The Railway Conspiracy

Image of The Railway Conspiracy (A Dee and Lao Mystery)
Author(s): 
Release Date: 
April 1, 2025
Publisher/Imprint: 
Soho Crime
Pages: 
304
Reviewed by: 

“fun, a dizzy mashup of genres: detective fiction, political intrigue, martial arts combat, with some humor thrown in. . . . highly entertaining.”

The real Di Renjie was a county magistrate of the Tang Court (in power from 618–907) who became the subject of an 18th century Chinese mystery novel, Di Goong An. That novel was discovered in an antiquarian bookstore by Robert van Gulik, a fascinating Dutch Sinologist and statesman.
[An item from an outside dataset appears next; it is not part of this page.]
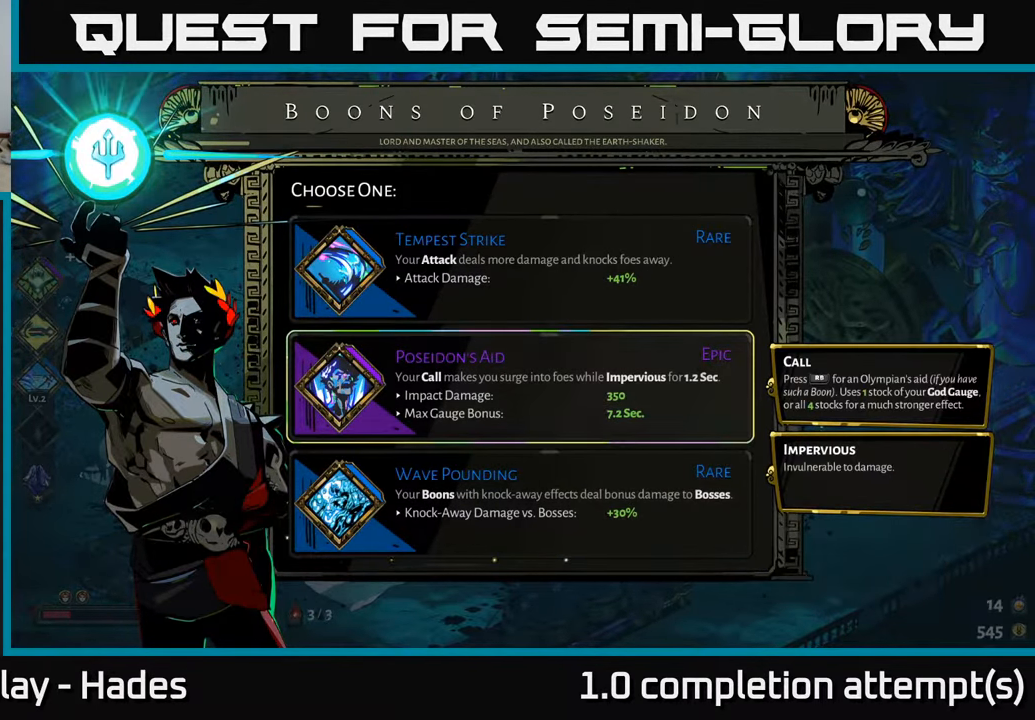
{"buttons": [], "left_stick": "center", "events": [[17, "DPAD_DOWN", "up"], [400, "A", "down"], [466, "A", "up"]]}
Van Gulik translated the book into English, then decided to write his own ten Judge Dee novels during the 1950s and 1960s. Since the success of van Gulik’s works, other authors have tried to keep Judge Dee alive. French novelist Frédéric Lenormand’s 19 Judge Dee novels have not been translated into English. The great Chinese-born American mystery writer Qiu Xialong has recently brought Judge Dee back to life in his novel In the Shadow of the Empire (2021).

John Shen Yen Nee and S.J. Rozan’s Judge Dee Is quite different from the scholarly Dee of earlier novels. S.J. Rozan is known for her Lydia Chin and Bill Smith mysteries, set in present New York City. John Shen Yen Nee has spent much of his life as an executive at D.C. Comics and, later, Marvel Comics. Their Judge Dee operates in London in the 1920s and is a master of disguise and martial arts. His is accompanied on his crime solving forays by a young scholar, Lao She, who, like Sherlock Holmes’ Dr. Watson, narrates.

In this, the second of Nee and Rozan’s novels, Dee is at first sent to recover a “dragon taming” mace to its rightful owner, the glamorous, brilliant Madame Wu. He is aided by Lao She and the rest of Dee’s motley crew: Jimmy, a cockney pickpocket, and Sergeant Hoong, a former policeman who now owns a tea shop.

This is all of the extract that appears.